§ **Work item a**:
Answer these questions about the forum thread on steel versus acrylic tubs:
(i) What does the general contractor in the opening post claim about silicone caulk on acrylic?
(ii) What does the jarvis design post say acrylic tubs should be set in?
(iii) What constant problem did AtlRemodeling have with the acrylic tub and surround?

*** Passage to read ***

# steel tub versus acrylic



## stack_ca (Jul 24, 2007)

Anyone have a preference installing one or the other? I've talked to one plumber and GC who hate acrylic tubs and will only install steel. The GC claims that silicone caulk won't properly adhere to the acrylic and will eventually fail. I have installed both and found the steel tub had a more solid feel to it while the one acrylic tub I've installed did not sit properly (followed instructions to the letter) and had a very flimsy and bouncy feel to it. The acrylic tub was purchased by the client and I suspect they got the cheapest tub they could find. Maybe a case of you get what you pay for?

Can anyone ring in on which they prefer and the pros and cons?

Thanks
Rob in Ontario


----------



## Bad Boy Biker (Dec 12, 2009)

We prefer cast iron.


----------



## jarvis design (May 6, 2008)

Cast iron is the best, bar none!! That being said, most enamel tubs on the market are one-piece and will be lucky to last 10 years. Acrylic, on the other hand, is a very repairable and restorable surface (without refinishing, like enamel). Acrylic tubs, IMO, should be set in a bed of concrete to ensure the base is SOLID! As for maintenance, Acrylic is softer than enamel, therefore, stuff sticks to it easier than enamel.
Acrylic tubs are deeper and offer a sloped back - enamel - not so much.


----------



## AtlRemodeling (Jan 23, 2008)

I have only had one experience with an acrylic tub and surround in a basement finish. It was selected by HO and was a horrible experience that I will not go through again. We had constant problems with the tub separating from the sides/back of the surround although everything was installed exactly as recommended by manufacturer. 

I personally would not use one again!:no:


----------



## dsconstructs (Jul 20, 2010)

*** End of Passage to read ***
*** Provided material ***

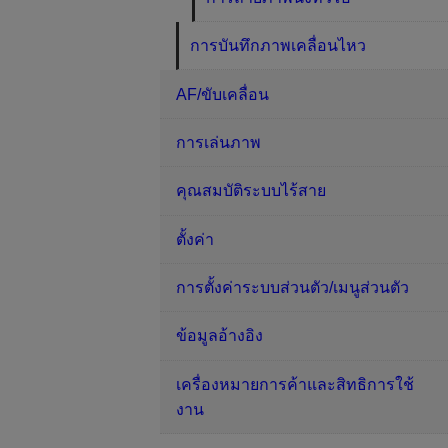
การบันทึกภาพเคลื่อนไหว
AF/ขับเคลื่อน
การเล่นภาพ
คุณสมบัติระบบไร้สาย
ตั้งค่า
การตั้งค่าระบบส่วนตัว/เมนูส่วนตัว
ข้อมูลอ้างอิง
เครื่องหมายการค้าและสิทธิการใช้
งาน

*** End of Provided material ***

§ **Work item b**: Transcribe the lines in the records that follow the forum thread word for word, leaving out the picture.

§ **Task output a**:
(i) The contractor claims that silicone caulk won't properly adhere to acrylic and will eventually fail.
(ii) The post says acrylic tubs should be set in a bed of concrete.
(iii) The tub kept separating from the sides and back of the surround.

§ **Task output b**:
การบันทึกภาพเคลื่อนไหว
AF/ขับเคลื่อน
การเล่นภาพ
คุณสมบัติระบบไร้สาย
ตั้งค่า
การตั้งค่าระบบส่วนตัว/เมนูส่วนตัว
ข้อมูลอ้างอิง
เครื่องหมายการค้าและสิทธิการใช้
งาน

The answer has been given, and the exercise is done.